§ Task to carry out: Repeat only the stretch of lines below that runs from the line with "106: (517, 26)" through the line with "128: (533, 38)", unaltered.

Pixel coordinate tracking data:
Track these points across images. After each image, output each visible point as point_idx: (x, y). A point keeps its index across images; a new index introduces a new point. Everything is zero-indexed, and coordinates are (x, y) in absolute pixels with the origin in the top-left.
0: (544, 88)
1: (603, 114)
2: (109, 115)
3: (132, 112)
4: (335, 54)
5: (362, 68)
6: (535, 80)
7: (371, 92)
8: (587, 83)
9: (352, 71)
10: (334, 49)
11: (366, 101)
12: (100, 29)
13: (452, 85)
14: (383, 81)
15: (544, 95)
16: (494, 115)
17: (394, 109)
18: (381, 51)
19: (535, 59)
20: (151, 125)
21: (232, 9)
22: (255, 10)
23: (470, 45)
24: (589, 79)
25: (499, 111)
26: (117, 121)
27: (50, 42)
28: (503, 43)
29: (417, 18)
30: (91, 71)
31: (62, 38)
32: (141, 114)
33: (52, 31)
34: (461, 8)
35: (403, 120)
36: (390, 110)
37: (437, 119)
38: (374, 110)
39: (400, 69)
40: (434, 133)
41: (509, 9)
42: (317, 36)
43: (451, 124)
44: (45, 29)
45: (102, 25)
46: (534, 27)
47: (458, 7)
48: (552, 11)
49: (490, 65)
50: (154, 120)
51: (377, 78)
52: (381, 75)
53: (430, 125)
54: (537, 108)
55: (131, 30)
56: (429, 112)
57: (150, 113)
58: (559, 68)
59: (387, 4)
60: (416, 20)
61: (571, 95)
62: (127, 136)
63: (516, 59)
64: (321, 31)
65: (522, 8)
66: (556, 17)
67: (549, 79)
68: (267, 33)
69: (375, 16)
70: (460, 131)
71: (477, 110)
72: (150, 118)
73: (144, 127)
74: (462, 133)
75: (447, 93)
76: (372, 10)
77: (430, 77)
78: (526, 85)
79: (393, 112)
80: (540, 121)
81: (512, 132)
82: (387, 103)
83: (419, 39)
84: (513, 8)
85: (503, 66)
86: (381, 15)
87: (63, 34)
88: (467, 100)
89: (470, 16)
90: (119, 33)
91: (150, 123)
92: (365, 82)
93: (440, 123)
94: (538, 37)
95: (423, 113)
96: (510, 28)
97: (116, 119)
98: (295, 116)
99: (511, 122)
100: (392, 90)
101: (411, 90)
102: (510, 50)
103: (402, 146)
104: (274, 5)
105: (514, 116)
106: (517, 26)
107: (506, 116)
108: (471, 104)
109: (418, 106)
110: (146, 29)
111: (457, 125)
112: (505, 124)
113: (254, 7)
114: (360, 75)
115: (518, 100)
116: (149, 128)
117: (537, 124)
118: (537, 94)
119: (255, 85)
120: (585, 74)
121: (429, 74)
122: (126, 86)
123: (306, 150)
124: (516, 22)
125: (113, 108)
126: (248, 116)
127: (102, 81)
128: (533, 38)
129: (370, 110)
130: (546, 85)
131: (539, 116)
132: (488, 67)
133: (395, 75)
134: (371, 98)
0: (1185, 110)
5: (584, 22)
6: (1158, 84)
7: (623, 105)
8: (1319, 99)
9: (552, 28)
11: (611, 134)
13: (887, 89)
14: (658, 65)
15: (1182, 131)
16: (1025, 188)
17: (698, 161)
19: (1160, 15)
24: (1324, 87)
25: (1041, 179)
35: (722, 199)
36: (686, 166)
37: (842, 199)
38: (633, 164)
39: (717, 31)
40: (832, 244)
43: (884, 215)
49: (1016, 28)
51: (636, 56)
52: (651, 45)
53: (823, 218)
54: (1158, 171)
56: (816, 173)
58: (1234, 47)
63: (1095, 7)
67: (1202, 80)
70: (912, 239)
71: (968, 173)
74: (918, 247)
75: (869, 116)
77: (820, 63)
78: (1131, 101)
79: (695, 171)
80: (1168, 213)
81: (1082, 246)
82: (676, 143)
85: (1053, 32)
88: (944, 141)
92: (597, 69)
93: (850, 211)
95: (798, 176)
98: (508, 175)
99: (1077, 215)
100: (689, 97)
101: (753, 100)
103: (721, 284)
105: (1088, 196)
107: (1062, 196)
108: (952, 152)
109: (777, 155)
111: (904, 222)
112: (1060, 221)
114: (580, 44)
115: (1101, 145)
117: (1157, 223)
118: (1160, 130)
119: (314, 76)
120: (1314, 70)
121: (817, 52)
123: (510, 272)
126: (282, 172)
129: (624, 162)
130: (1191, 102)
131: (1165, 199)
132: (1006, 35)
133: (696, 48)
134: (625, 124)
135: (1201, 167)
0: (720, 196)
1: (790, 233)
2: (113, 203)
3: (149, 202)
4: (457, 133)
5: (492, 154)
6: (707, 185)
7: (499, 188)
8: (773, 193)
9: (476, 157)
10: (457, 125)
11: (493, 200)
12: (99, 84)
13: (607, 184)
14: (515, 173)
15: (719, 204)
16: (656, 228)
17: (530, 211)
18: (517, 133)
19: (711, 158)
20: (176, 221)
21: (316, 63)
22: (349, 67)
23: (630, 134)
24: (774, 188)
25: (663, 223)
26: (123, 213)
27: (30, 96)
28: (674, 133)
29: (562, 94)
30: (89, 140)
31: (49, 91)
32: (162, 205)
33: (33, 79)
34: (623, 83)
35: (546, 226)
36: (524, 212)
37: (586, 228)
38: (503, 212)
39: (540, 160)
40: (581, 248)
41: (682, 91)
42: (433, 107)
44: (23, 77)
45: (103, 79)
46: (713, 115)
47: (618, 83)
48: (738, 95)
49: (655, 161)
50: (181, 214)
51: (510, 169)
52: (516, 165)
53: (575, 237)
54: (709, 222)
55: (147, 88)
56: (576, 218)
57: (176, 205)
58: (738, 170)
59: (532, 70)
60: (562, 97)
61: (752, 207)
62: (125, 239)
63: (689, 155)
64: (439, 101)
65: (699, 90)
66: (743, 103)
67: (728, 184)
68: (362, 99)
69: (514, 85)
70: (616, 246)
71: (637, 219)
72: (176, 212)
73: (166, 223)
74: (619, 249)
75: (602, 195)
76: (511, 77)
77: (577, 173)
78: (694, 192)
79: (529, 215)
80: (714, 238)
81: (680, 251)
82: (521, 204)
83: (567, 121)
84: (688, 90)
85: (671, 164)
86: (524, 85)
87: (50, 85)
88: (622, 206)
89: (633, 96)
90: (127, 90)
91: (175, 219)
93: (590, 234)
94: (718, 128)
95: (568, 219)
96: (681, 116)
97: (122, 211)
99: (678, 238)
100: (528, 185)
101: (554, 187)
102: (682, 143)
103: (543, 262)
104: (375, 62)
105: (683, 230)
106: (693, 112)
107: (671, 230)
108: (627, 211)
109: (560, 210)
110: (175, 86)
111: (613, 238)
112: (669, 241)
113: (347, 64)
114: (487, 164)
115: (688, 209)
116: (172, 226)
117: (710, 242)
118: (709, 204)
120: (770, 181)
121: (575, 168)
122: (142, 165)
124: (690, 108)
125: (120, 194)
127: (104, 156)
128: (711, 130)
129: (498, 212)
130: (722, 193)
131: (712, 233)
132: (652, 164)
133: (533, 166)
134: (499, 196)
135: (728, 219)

§ Solution to the exercise:
106: (517, 26)
107: (506, 116)
108: (471, 104)
109: (418, 106)
110: (146, 29)
111: (457, 125)
112: (505, 124)
113: (254, 7)
114: (360, 75)
115: (518, 100)
116: (149, 128)
117: (537, 124)
118: (537, 94)
119: (255, 85)
120: (585, 74)
121: (429, 74)
122: (126, 86)
123: (306, 150)
124: (516, 22)
125: (113, 108)
126: (248, 116)
127: (102, 81)
128: (533, 38)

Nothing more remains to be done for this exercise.